Report each line of the entries below that includes "will".

===============

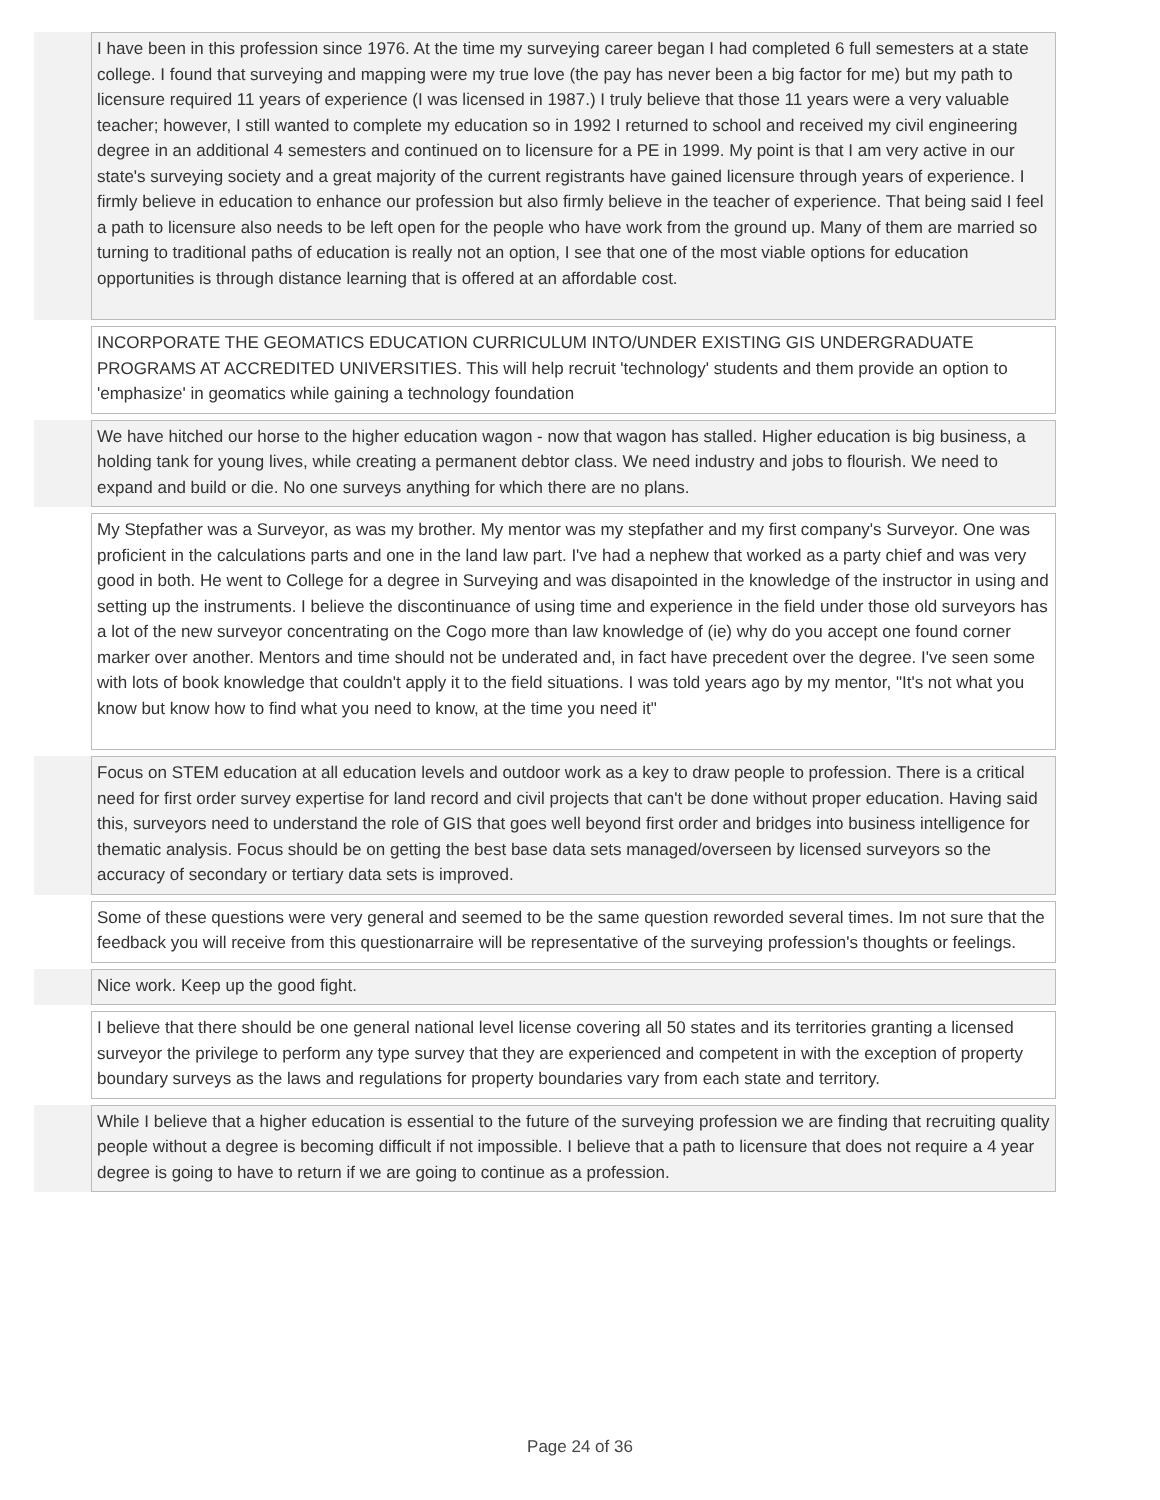I have been in this profession since 1976. At the time my surveying career began I had completed 6 full semesters at a state college. I found that surveying and mapping were my true love (the pay has never been a big factor for me) but my path to licensure required 11 years of experience (I was licensed in 1987.) I truly believe that those 11 years were a very valuable teacher; however, I still wanted to complete my education so in 1992 I returned to school and received my civil engineering degree in an additional 4 semesters and continued on to licensure for a PE in 1999. My point is that I am very active in our state's surveying society and a great majority of the current registrants have gained licensure through years of experience. I firmly believe in education to enhance our profession but also firmly believe in the teacher of experience. That being said I feel a path to licensure also needs to be left open for the people who have work from the ground up. Many of them are married so turning to traditional paths of education is really not an option, I see that one of the most viable options for education opportunities is through distance learning that is offered at an affordable cost.
INCORPORATE THE GEOMATICS EDUCATION CURRICULUM INTO/UNDER EXISTING GIS UNDERGRADUATE PROGRAMS AT ACCREDITED UNIVERSITIES. This will help recruit 'technology' students and them provide an option to 'emphasize' in geomatics while gaining a technology foundation
We have hitched our horse to the higher education wagon - now that wagon has stalled. Higher education is big business, a holding tank for young lives, while creating a permanent debtor class. We need industry and jobs to flourish. We need to expand and build or die. No one surveys anything for which there are no plans.
My Stepfather was a Surveyor, as was my brother. My mentor was my stepfather and my first company's Surveyor. One was proficient in the calculations parts and one in the land law part. I've had a nephew that worked as a party chief and was very good in both. He went to College for a degree in Surveying and was disapointed in the knowledge of the instructor in using and setting up the instruments. I believe the discontinuance of using time and experience in the field under those old surveyors has a lot of the new surveyor concentrating on the Cogo more than law knowledge of (ie) why do you accept one found corner marker over another. Mentors and time should not be underated and, in fact have precedent over the degree. I've seen some with lots of book knowledge that couldn't apply it to the field situations. I was told years ago by my mentor, "It's not what you know but know how to find what you need to know, at the time you need it"
Focus on STEM education at all education levels and outdoor work as a key to draw people to profession. There is a critical need for first order survey expertise for land record and civil projects that can't be done without proper education. Having said this, surveyors need to understand the role of GIS that goes well beyond first order and bridges into business intelligence for thematic analysis. Focus should be on getting the best base data sets managed/overseen by licensed surveyors so the accuracy of secondary or tertiary data sets is improved.
Some of these questions were very general and seemed to be the same question reworded several times. Im not sure that the feedback you will receive from this questionarraire will be representative of the surveying profession's thoughts or feelings.
Nice work. Keep up the good fight.
I believe that there should be one general national level license covering all 50 states and its territories granting a licensed surveyor the privilege to perform any type survey that they are experienced and competent in with the exception of property boundary surveys as the laws and regulations for property boundaries vary from each state and territory.
While I believe that a higher education is essential to the future of the surveying profession we are finding that recruiting quality people without a degree is becoming difficult if not impossible. I believe that a path to licensure that does not require a 4 year degree is going to have to return if we are going to continue as a profession.
Page 24 of 36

===============

EXERCISE RESPONSE ->
INCORPORATE THE GEOMATICS EDUCATION CURRICULUM INTO/UNDER EXISTING GIS UNDERGRADUATE PROGRAMS AT ACCREDITED UNIVERSITIES. This will help recruit 'technology' students and them provide an option to 'emphasize' in geomatics while gaining a technology foundation
Some of these questions were very general and seemed to be the same question reworded several times. Im not sure that the feedback you will receive from this questionarraire will be representative of the surveying profession's thoughts or feelings.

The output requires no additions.